AUGUSTA – The recent release of Sally Schofield, a former caseworker and foster parent for Maine’s Department of Human Services convicted of manslaughter of Logan Marr, 5, has some people talking about where the system is at.
Marr was found dead from asphyxiation after being bound with duct tape and strapped into a high chair in the basement of Schofield’s home.
“Fostering The Next Generation” tells the stories of foster parents in the state, covering the good, the bad and the ugly in part one of “Fostering the Next Generation.”
“So much of what we are trying to support fundamentally – is to make sure children are in loving, healthy, happy homes,” said Commissioner Mary Mayhew of the Department of Health and Human Services.
In Maine alone there are over 1,800 children in protective care, 60 percent of which are because their parents struggled with substance abuse. While the numbers of children in protective care is declining, the need for foster parents is dire.
“The foster families do create that bridge and that connection (to) not only support the child but to create the level of supports to these vulnerable families,” said Mayhew.
Meet the Kneelands. Like every family, their kids like to learn how to play music, collect rocks outside and even make lunch together with the family. But before this family became picture perfect, they faced a few storms along the way. They fostered a child they were hoping to adopt, but was later placed with a biological relative.

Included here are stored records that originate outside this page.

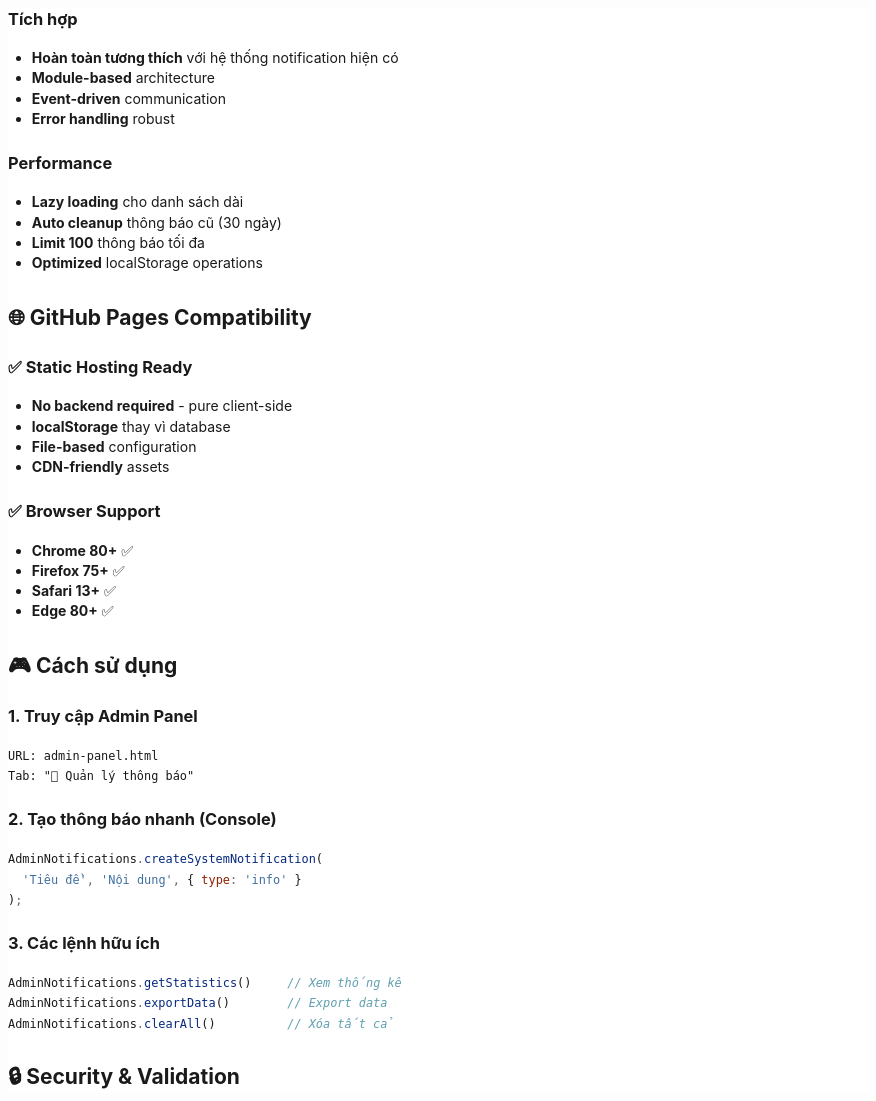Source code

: ### Tích hợp
- **Hoàn toàn tương thích** với hệ thống notification hiện có
- **Module-based** architecture
- **Event-driven** communication
- **Error handling** robust

### Performance
- **Lazy loading** cho danh sách dài
- **Auto cleanup** thông báo cũ (30 ngày)
- **Limit 100** thông báo tối đa
- **Optimized** localStorage operations

## 🌐 GitHub Pages Compatibility

### ✅ Static Hosting Ready
- **No backend required** - pure client-side
- **localStorage** thay vì database
- **File-based** configuration
- **CDN-friendly** assets

### ✅ Browser Support
- **Chrome 80+** ✅
- **Firefox 75+** ✅
- **Safari 13+** ✅
- **Edge 80+** ✅

## 🎮 Cách sử dụng

### 1. Truy cập Admin Panel
```
URL: admin-panel.html
Tab: "🔔 Quản lý thông báo"
```

### 2. Tạo thông báo nhanh (Console)
```javascript
AdminNotifications.createSystemNotification(
  'Tiêu đề', 'Nội dung', { type: 'info' }
);
```

### 3. Các lệnh hữu ích
```javascript
AdminNotifications.getStatistics()     // Xem thống kê
AdminNotifications.exportData()        // Export data
AdminNotifications.clearAll()          // Xóa tất cả
```

## 🔒 Security & Validation
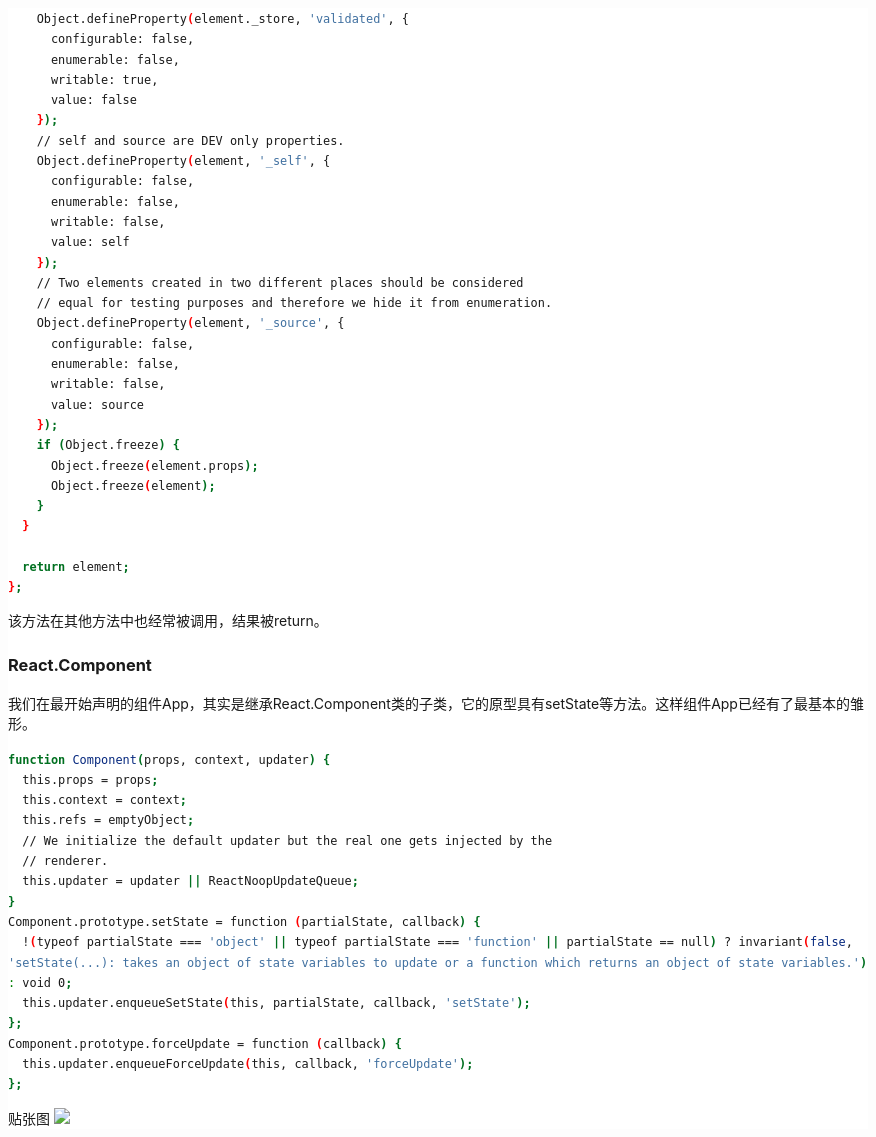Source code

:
 ```bash
    Object.defineProperty(element._store, 'validated', {
      configurable: false,
      enumerable: false,
      writable: true,
      value: false
    });
    // self and source are DEV only properties.
    Object.defineProperty(element, '_self', {
      configurable: false,
      enumerable: false,
      writable: false,
      value: self
    });
    // Two elements created in two different places should be considered
    // equal for testing purposes and therefore we hide it from enumeration.
    Object.defineProperty(element, '_source', {
      configurable: false,
      enumerable: false,
      writable: false,
      value: source
    });
    if (Object.freeze) {
      Object.freeze(element.props);
      Object.freeze(element);
    }
  }

  return element;
};
```
该方法在其他方法中也经常被调用，结果被return。

### React.Component

我们在最开始声明的组件App，其实是继承React.Component类的子类，它的原型具有setState等方法。这样组件App已经有了最基本的雏形。
```bash
function Component(props, context, updater) {
  this.props = props;
  this.context = context;
  this.refs = emptyObject;
  // We initialize the default updater but the real one gets injected by the
  // renderer.
  this.updater = updater || ReactNoopUpdateQueue;
}
Component.prototype.setState = function (partialState, callback) {
  !(typeof partialState === 'object' || typeof partialState === 'function' || partialState == null) ? invariant(false, 'setState(...): takes an object of state variables to update or a function which returns an object of state variables.') : void 0;
  this.updater.enqueueSetState(this, partialState, callback, 'setState');
};
Component.prototype.forceUpdate = function (callback) {
  this.updater.enqueueForceUpdate(this, callback, 'forceUpdate');
};
```
贴张图
![](http://p27xmpvkg.bkt.clouddn.com/ReactComponent.png)
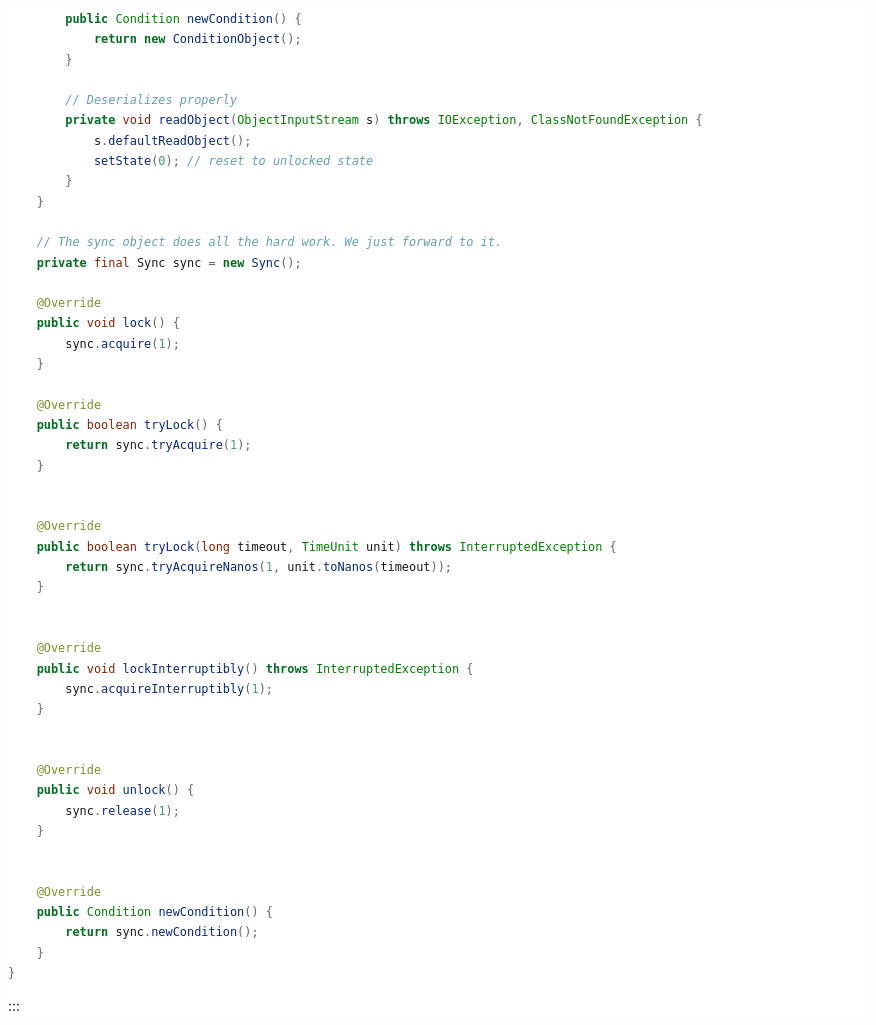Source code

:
 ```java
        public Condition newCondition() {
            return new ConditionObject();
        }

        // Deserializes properly      
        private void readObject(ObjectInputStream s) throws IOException, ClassNotFoundException {
            s.defaultReadObject();
            setState(0); // reset to unlocked state      
        }
    }

    // The sync object does all the hard work. We just forward to it.
    private final Sync sync = new Sync();

    @Override
    public void lock() {
        sync.acquire(1);
    }

    @Override
    public boolean tryLock() {
        return sync.tryAcquire(1);
    }

    
    @Override
    public boolean tryLock(long timeout, TimeUnit unit) throws InterruptedException {
        return sync.tryAcquireNanos(1, unit.toNanos(timeout));
    }


    @Override
    public void lockInterruptibly() throws InterruptedException {
        sync.acquireInterruptibly(1);
    }


    @Override
    public void unlock() {
        sync.release(1);
    }


    @Override
    public Condition newCondition() {
        return sync.newCondition();
    }
}
```

:::
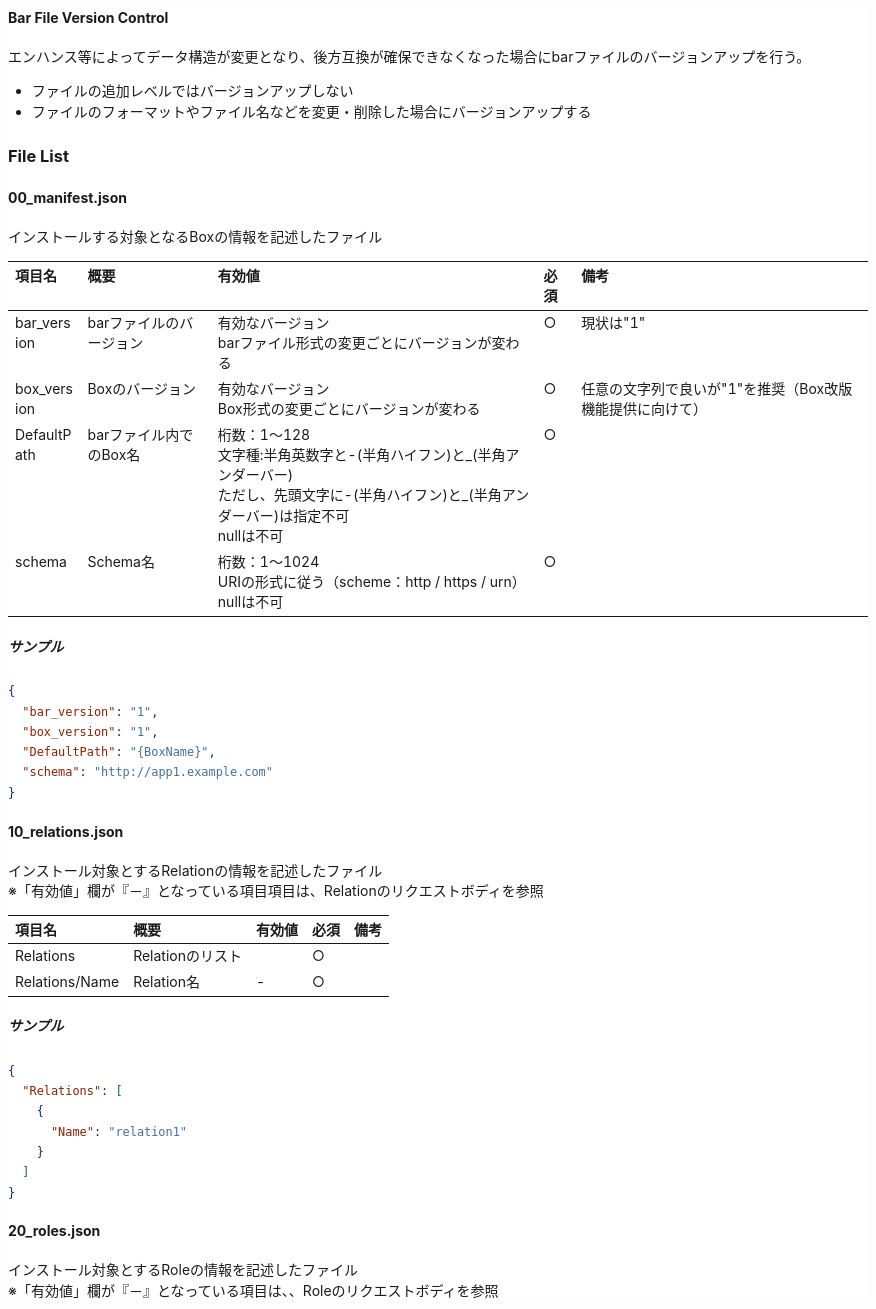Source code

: 

#### Bar File Version Control
エンハンス等によってデータ構造が変更となり、後方互換が確保できなくなった場合にbarファイルのバージョンアップを行う。
* ファイルの追加レベルではバージョンアップしない
* ファイルのフォーマットやファイル名などを変更・削除した場合にバージョンアップする

### File List
#### 00_manifest.json
インストールする対象となるBoxの情報を記述したファイル

|項目名<br>|概要<br>|有効値<br>|必須<br>|備考<br>|
|:--|:--|:--|:--|:--|
|bar_version<br>|barファイルのバージョン<br>|有効なバージョン<br>barファイル形式の変更ごとにバージョンが変わる<br>|○<br>|現状は"1"<br>|
|box_version<br>|Boxのバージョン<br>|有効なバージョン<br>Box形式の変更ごとにバージョンが変わる<br>|○<br>|任意の文字列で良いが"1"を推奨（Box改版機能提供に向けて）<br>|
|DefaultPath<br>|barファイル内でのBox名<br>|桁数：1&#65374;128<br>文字種:半角英数字と-(半角ハイフン)と_(半角アンダーバー)<br>ただし、先頭文字に-(半角ハイフン)と_(半角アンダーバー)は指定不可<br>nullは不可<br>|○<br>| <br>|
|schema<br>|Schema名<br>|桁数：1&#65374;1024<br>URIの形式に従う（scheme：http / https / urn）<br>nullは不可<br>|○<br>| <br>|

##### サンプル
```JSON
{
  "bar_version": "1",
  "box_version": "1",
  "DefaultPath": "{BoxName}",
  "schema": "http://app1.example.com"
}
```
#### 10_relations.json
インストール対象とするRelationの情報を記述したファイル  
※「有効値」欄が『&#65293;』となっている項目項目は、Relationのリクエストボディを参照

|項目名<br>|概要<br>|有効値<br>|必須<br>|備考<br>|
|:--|:--|:--|:--|:--|
|Relations  <br>|Relationのリスト<br>| <br>|○<br>| <br>
|Relations/Name<br>|Relation名<br>|-<br>|○<br>| <br>|


##### サンプル
```JSON
{
  "Relations": [
    {
      "Name": "relation1"
    }
  ]
}
```
#### 20_roles.json
インストール対象とするRoleの情報を記述したファイル  
※「有効値」欄が『&#65293;』となっている項目は、、Roleのリクエストボディを参照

“You have this child and you daily take care of them, do everything for them and to be ripped away – feels like – it was devastating,” said Brian Kneeland, a foster parent.
The Kneelands went into the system because they wanted to adopt a child. They claim DHHS officials gave them false hope when they matched them with the little boy, only to have him removed three months later when a biological parent came into the picture.
“Say okay, ‘there’s not a chance or a slim chance that you’ll be able to adopt this child,'” said Kneeland, “Not say, okay, ‘all of the family are out of the picture.'”
It became a nightmare for the family. The child was removed from the home after authorities determined he should be placed with that biological family member.
“Our jobs, when appropriate, is to reunify children with their parents,” said Mayhew, “When that is not possible, we absolutely want to be working with foster families interested in adopting.”
With an empty crib, pictures and leftover clothes, all that’s left is a broken heart.
“It’s like a grieving process. It takes time and time not necessarily heals all wounds,” said Kneeland, “You never forget that first time.”
Despite the setback, they were determined to have the family they always dreamed of having.
“Somebody has to take care of children that are in the foster care system – waiting to be placed in a good home,” said Ashley Kneeland, “Somebody has to do something.”
A year later after adopting in Florida, they are now the parents of four siblings.
“We were lucky that we were chosen to be there parents,” said Ashley, “They had the opportunity to say no and they didn’t. We were the lucky ones.”
For families like the Kneelands, it’s the lack of resources and communications that discourages them. They feel there’s just not enough support or rights for foster parents.
“The department always has to be evaluating how we do our work,” said Mayhew, “We need to be open and transparent to the extent that we can be and communicating with foster families. We need to continue to work on providing effective support and resources to foster families so they do feel they have a level of support from the department and they are able to be an effective foster family.”